Symptoms in Toddlers (1–3 Years)

By around 18 months, neurological symptoms become more recognisable:

  • High fever with a clear headache (the toddler may hold their head, refuse to lift it from a pillow, or get very distressed when you try to move them)
  • Neck stiffness — they pull away when you flex their chin towards their chest. A formal Kernig's sign (pain when you straighten the knee with the hip flexed) is something the doctor will check.
  • Photophobia — turning away from bright light, asking for the lights off, hiding under blankets
  • Repeated vomiting, often without much warning nausea
  • Seizures — any seizure with fever in this age group needs assessment, but a seizure on top of any of the other signs above is a 999 call
  • Confusion, drowsiness, or behaviour that's just not them
  • A non-blanching rash

The Rash and the Glass Test

The classic rash of meningococcal septicaemia starts as petechiae — pinprick-sized red or purple dots — and progresses to purpura, which look like bruises that appeared from nowhere. The defining feature is that these don't fade under pressure.

To check, press the side of a clear glass firmly against the rash:

  • If the spots disappear under the glass, the rash is blanching. Most childhood rashes blanch and most blanching rashes aren't meningitis — but a blanching rash with the other features above still needs assessment.
  • If the spots stay visible through the glass, this is non-blanching. Blood has leaked out of the small vessels. This is a 999 call. Don't wait, don't drive — phone an ambulance.
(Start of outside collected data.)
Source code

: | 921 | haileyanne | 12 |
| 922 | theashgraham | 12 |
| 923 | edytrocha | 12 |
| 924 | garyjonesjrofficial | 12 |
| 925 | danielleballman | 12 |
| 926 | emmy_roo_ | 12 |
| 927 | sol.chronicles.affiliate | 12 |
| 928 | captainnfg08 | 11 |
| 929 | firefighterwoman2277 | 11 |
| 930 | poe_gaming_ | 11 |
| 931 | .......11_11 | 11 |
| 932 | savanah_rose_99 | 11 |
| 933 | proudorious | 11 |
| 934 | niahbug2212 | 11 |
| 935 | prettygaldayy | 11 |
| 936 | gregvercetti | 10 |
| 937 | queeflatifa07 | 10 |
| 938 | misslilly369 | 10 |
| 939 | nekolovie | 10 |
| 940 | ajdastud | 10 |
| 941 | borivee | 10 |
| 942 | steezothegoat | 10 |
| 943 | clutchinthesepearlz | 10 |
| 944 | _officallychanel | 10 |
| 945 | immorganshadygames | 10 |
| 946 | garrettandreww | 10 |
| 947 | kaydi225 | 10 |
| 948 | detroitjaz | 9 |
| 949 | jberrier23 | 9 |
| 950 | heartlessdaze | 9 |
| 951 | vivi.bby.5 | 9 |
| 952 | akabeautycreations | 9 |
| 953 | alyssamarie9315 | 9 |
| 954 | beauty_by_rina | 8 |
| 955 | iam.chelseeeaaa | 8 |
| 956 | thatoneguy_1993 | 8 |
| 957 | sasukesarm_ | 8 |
The single most important caveat: the rash is a late sign. By the time it appears, the child is already significantly unwell. A child can die of meningococcal disease without ever developing a rash, or develop the rash only an hour before deteriorating. Do not wait for a rash before seeking help if your child looks seriously unwell.

What to Do

If you suspect meningitis or your child looks seriously unwell:
  • Call 999 or take them straight to A&E.
  • If you're talking to NHS 111, say "I'm worried about meningitis" — that phrase routes the call appropriately.
  • Don't wait until morning. Don't wait for the GP to open. The disease moves in hours.
If a non-blanching rash is present:
  • 999 immediately. Tell them about the rash.

While waiting for help: keep the child comfortable, dim the lights if photophobia is an issue, and don't give anything to eat or drink in case they need urgent treatment.
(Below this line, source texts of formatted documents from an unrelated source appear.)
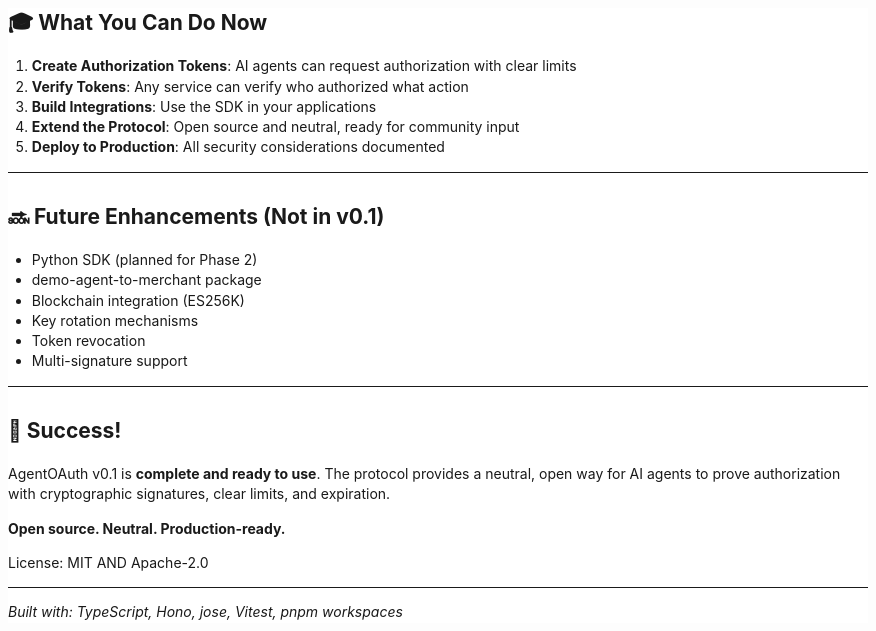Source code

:## 🎓 What You Can Do Now

1. **Create Authorization Tokens**: AI agents can request authorization with clear limits
2. **Verify Tokens**: Any service can verify who authorized what action
3. **Build Integrations**: Use the SDK in your applications
4. **Extend the Protocol**: Open source and neutral, ready for community input
5. **Deploy to Production**: All security considerations documented

---

## 🔜 Future Enhancements (Not in v0.1)

- Python SDK (planned for Phase 2)
- demo-agent-to-merchant package
- Blockchain integration (ES256K)
- Key rotation mechanisms
- Token revocation
- Multi-signature support

---

## 🎉 Success!

AgentOAuth v0.1 is **complete and ready to use**. The protocol provides a neutral, open way for AI agents to prove authorization with cryptographic signatures, clear limits, and expiration.

**Open source. Neutral. Production-ready.**

License: MIT AND Apache-2.0

---

*Built with: TypeScript, Hono, jose, Vitest, pnpm workspaces*

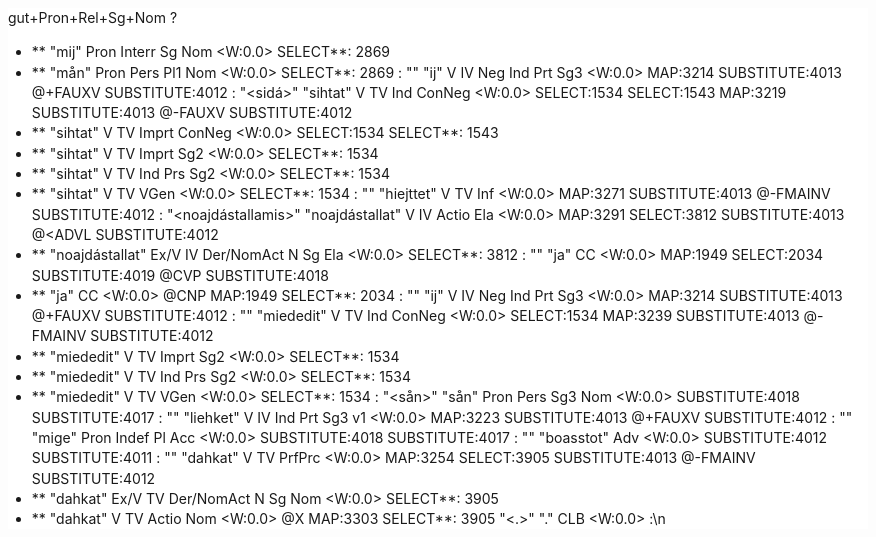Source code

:gut+Pron+Rel+Sg+Nom	?
* **	"mij" Pron Interr Sg Nom <W:0.0> SELECT**: 2869
* **	"mån" Pron Pers Pl1 Nom <W:0.0> SELECT**: 2869
: 
"<ittjij>"
	"ij" V <smj> <smj> IV Neg Ind Prt Sg3 <W:0.0> MAP:3214 SUBSTITUTE:4013 @+FAUXV SUBSTITUTE:4012
: 
"<sidá>"
	"sihtat" V <smj> <smj> TV Ind ConNeg <W:0.0> SELECT:1534 SELECT:1543 MAP:3219 SUBSTITUTE:4013 @-FAUXV SUBSTITUTE:4012
* **	"sihtat" V TV Imprt ConNeg <W:0.0> SELECT:1534 SELECT**: 1543
* **	"sihtat" V TV Imprt Sg2 <W:0.0> SELECT**: 1534
* **	"sihtat" V TV Ind Prs Sg2 <W:0.0> SELECT**: 1534
* **	"sihtat" V TV VGen <W:0.0> SELECT**: 1534
: 
"<hiejttet>"
	"hiejttet" V <smj> <smj> TV Inf <W:0.0> MAP:3271 SUBSTITUTE:4013 @-FMAINV SUBSTITUTE:4012
: 
"<noajdástallamis>"
	"noajdástallat" V <smj> <smj> IV Actio Ela <W:0.0> MAP:3291 SELECT:3812 SUBSTITUTE:4013 @<ADVL SUBSTITUTE:4012
* **	"noajdástallat" Ex/V IV Der/NomAct N Sg Ela <W:0.0> SELECT**: 3812
: 
"<ja>"
	"ja" CC <smj> <smj> <W:0.0> MAP:1949 SELECT:2034 SUBSTITUTE:4019 @CVP SUBSTITUTE:4018
* **	"ja" CC <W:0.0> @CNP MAP:1949 SELECT**: 2034
: 
"<ittjij>"
	"ij" V <smj> <smj> IV Neg Ind Prt Sg3 <W:0.0> MAP:3214 SUBSTITUTE:4013 @+FAUXV SUBSTITUTE:4012
: 
"<miededa>"
	"miededit" V <smj> <smj> TV Ind ConNeg <W:0.0> SELECT:1534 MAP:3239 SUBSTITUTE:4013 @-FMAINV SUBSTITUTE:4012
* **	"miededit" V TV Imprt Sg2 <W:0.0> SELECT**: 1534
* **	"miededit" V TV Ind Prs Sg2 <W:0.0> SELECT**: 1534
* **	"miededit" V TV VGen <W:0.0> SELECT**: 1534
: 
"<sån>"
	"sån" Pron <smj> <smj> Pers Sg3 Nom <W:0.0> SUBSTITUTE:4018 SUBSTITUTE:4017
: 
"<lij>"
	"liehket" V <smj> <smj> IV Ind Prt Sg3 v1 <W:0.0> MAP:3223 SUBSTITUTE:4013 @+FAUXV SUBSTITUTE:4012
: 
"<mejdek>"
	"mige" Pron <smj> <smj> Indef Pl Acc <W:0.0> SUBSTITUTE:4018 SUBSTITUTE:4017
: 
"<boasstot>"
	"boasstot" Adv <smj> <smj> <W:0.0> SUBSTITUTE:4012 SUBSTITUTE:4011
: 
"<dahkam>"
	"dahkat" V <smj> <smj> TV PrfPrc <W:0.0> MAP:3254 SELECT:3905 SUBSTITUTE:4013 @-FMAINV SUBSTITUTE:4012
* **	"dahkat" Ex/V TV Der/NomAct N Sg Nom <W:0.0> SELECT**: 3905
* **	"dahkat" V TV Actio Nom <W:0.0> @X MAP:3303 SELECT**: 3905
"<.>"
	"." CLB <W:0.0>
:\n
Vaccination — and What It Covers

The UK childhood schedule protects against several causes of bacterial meningitis but not all of them:

  • MenB (Bexsero): 8 weeks, 16 weeks, and 12 months. Covers meningococcal serogroup B — the most common cause of meningococcal disease in young children in the UK.
  • Hib/MenC: 12 months. Covers Haemophilus influenzae type B (a major cause before vaccination) and meningococcal C.
  • Pneumococcal (PCV13): 12 weeks and 12 months. Covers thirteen strains of Streptococcus pneumoniae.
  • MenACWY: offered at 14 years and to first-time university entrants. Covers four meningococcal serogroups.
  • MMR: 12 months and 3 years 4 months. Measles can also cause meningitis as a complication.
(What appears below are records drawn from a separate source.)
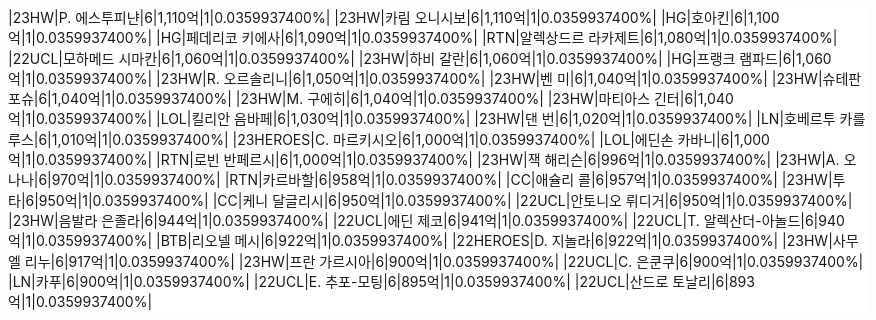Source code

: |23HW|P. 에스투피냔|6|1,110억|1|0.0359937400%|
|23HW|카림 오니시보|6|1,110억|1|0.0359937400%|
|HG|호아킨|6|1,100억|1|0.0359937400%|
|HG|페데리코 키에사|6|1,090억|1|0.0359937400%|
|RTN|알렉상드르 라카제트|6|1,080억|1|0.0359937400%|
|22UCL|모하메드 시마칸|6|1,060억|1|0.0359937400%|
|23HW|하비 갈란|6|1,060억|1|0.0359937400%|
|HG|프랭크 램파드|6|1,060억|1|0.0359937400%|
|23HW|R. 오르솔리니|6|1,050억|1|0.0359937400%|
|23HW|벤 미|6|1,040억|1|0.0359937400%|
|23HW|슈테판 포슈|6|1,040억|1|0.0359937400%|
|23HW|M. 구에히|6|1,040억|1|0.0359937400%|
|23HW|마티아스 긴터|6|1,040억|1|0.0359937400%|
|LOL|킬리안 음바페|6|1,030억|1|0.0359937400%|
|23HW|댄 번|6|1,020억|1|0.0359937400%|
|LN|호베르투 카를루스|6|1,010억|1|0.0359937400%|
|23HEROES|C. 마르키시오|6|1,000억|1|0.0359937400%|
|LOL|에딘손 카바니|6|1,000억|1|0.0359937400%|
|RTN|로빈 반페르시|6|1,000억|1|0.0359937400%|
|23HW|잭 해리슨|6|996억|1|0.0359937400%|
|23HW|A. 오나나|6|970억|1|0.0359937400%|
|RTN|카르바할|6|958억|1|0.0359937400%|
|CC|애슐리 콜|6|957억|1|0.0359937400%|
|23HW|투타|6|950억|1|0.0359937400%|
|CC|케니 달글리시|6|950억|1|0.0359937400%|
|22UCL|안토니오 뤼디거|6|950억|1|0.0359937400%|
|23HW|음발라 은졸라|6|944억|1|0.0359937400%|
|22UCL|에딘 제코|6|941억|1|0.0359937400%|
|22UCL|T. 알렉산더-아놀드|6|940억|1|0.0359937400%|
|BTB|리오넬 메시|6|922억|1|0.0359937400%|
|22HEROES|D. 지놀라|6|922억|1|0.0359937400%|
|23HW|사무엘 리누|6|917억|1|0.0359937400%|
|23HW|프란 가르시아|6|900억|1|0.0359937400%|
|22UCL|C. 은쿤쿠|6|900억|1|0.0359937400%|
|LN|카푸|6|900억|1|0.0359937400%|
|22UCL|E. 추포-모팅|6|895억|1|0.0359937400%|
|22UCL|산드로 토날리|6|893억|1|0.0359937400%|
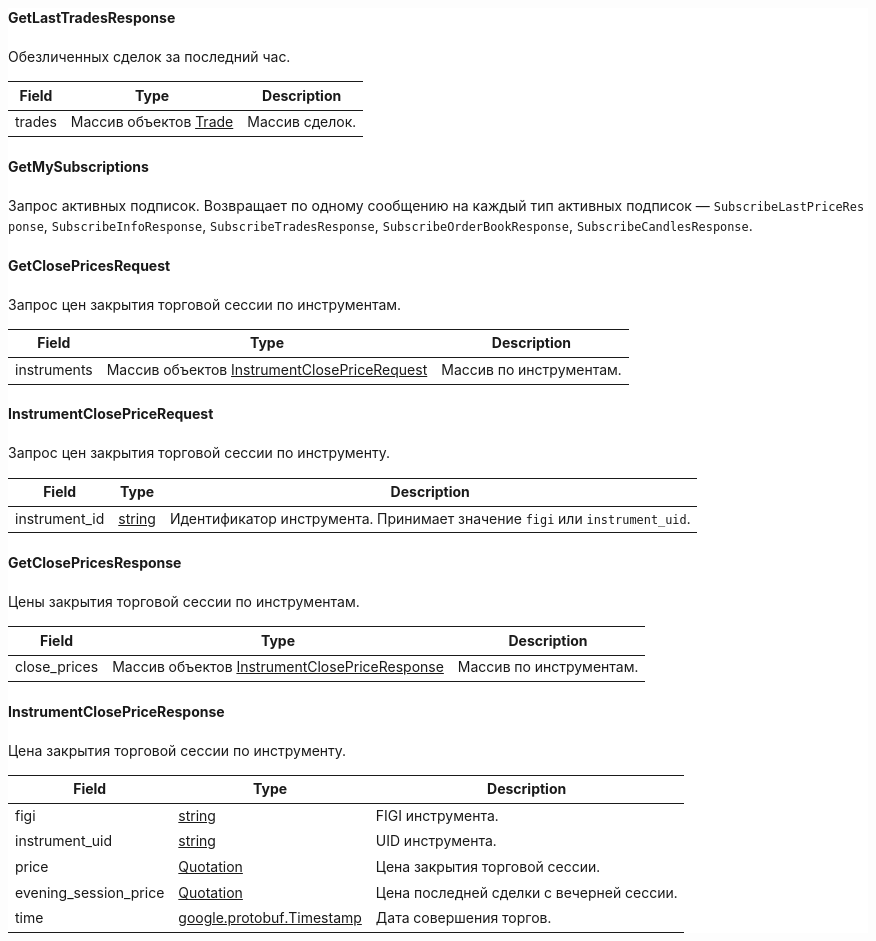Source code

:  


#### GetLastTradesResponse
Обезличенных сделок за последний час.


| Field | Type | Description |
| ----- | ---- | ----------- |
| trades | Массив объектов [Trade](#trade) | Массив сделок. |
 
 


#### GetMySubscriptions
Запрос активных подписок. Возвращает по одному сообщению на каждый тип активных подписок — `SubscribeLastPriceResponse`, `SubscribeInfoResponse`, `SubscribeTradesResponse`, `SubscribeOrderBookResponse`, `SubscribeCandlesResponse`.

 


#### GetClosePricesRequest
Запрос цен закрытия торговой сессии по инструментам.


| Field | Type | Description |
| ----- | ---- | ----------- |
| instruments | Массив объектов [InstrumentClosePriceRequest](#instrumentclosepricerequest) | Массив по инструментам. |
 
 


#### InstrumentClosePriceRequest
Запрос цен закрытия торговой сессии по инструменту.


| Field | Type | Description |
| ----- | ---- | ----------- |
| instrument_id |  [string](#string) | Идентификатор инструмента. Принимает значение `figi` или `instrument_uid`. |
 
 


#### GetClosePricesResponse
Цены закрытия торговой сессии по инструментам.


| Field | Type | Description |
| ----- | ---- | ----------- |
| close_prices | Массив объектов [InstrumentClosePriceResponse](#instrumentclosepriceresponse) | Массив по инструментам. |
 
 


#### InstrumentClosePriceResponse
Цена закрытия торговой сессии по инструменту.


| Field | Type | Description |
| ----- | ---- | ----------- |
| figi |  [string](#string) | FIGI инструмента. |
| instrument_uid |  [string](#string) | UID инструмента. |
| price |  [Quotation](#quotation) | Цена закрытия торговой сессии. |
| evening_session_price |  [Quotation](#quotation) | Цена последней сделки с вечерней сессии. |
| time |  [google.protobuf.Timestamp](#googleprotobuftimestamp) | Дата совершения торгов. |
No vaccine covers every cause of meningitis, but the schedule has reduced bacterial meningitis in UK children dramatically. Even fully vaccinated children can get meningitis from non-vaccine strains — which is why the symptom signs above remain worth knowing.

Key Takeaways

In babies, the early signs are non-specific: a high-pitched cry that doesn't sound like theirs, floppiness, a bulging fontanelle, refusing feeds, mottled or grey skin. In toddlers, look for fever with headache, neck stiffness, photophobia, and vomiting. The non-blanching rash is a late sign — don't wait for it. If your child looks seriously unwell and you can't put your finger on why, call 999. Meningococcal disease can go from looking off to critical in under six hours.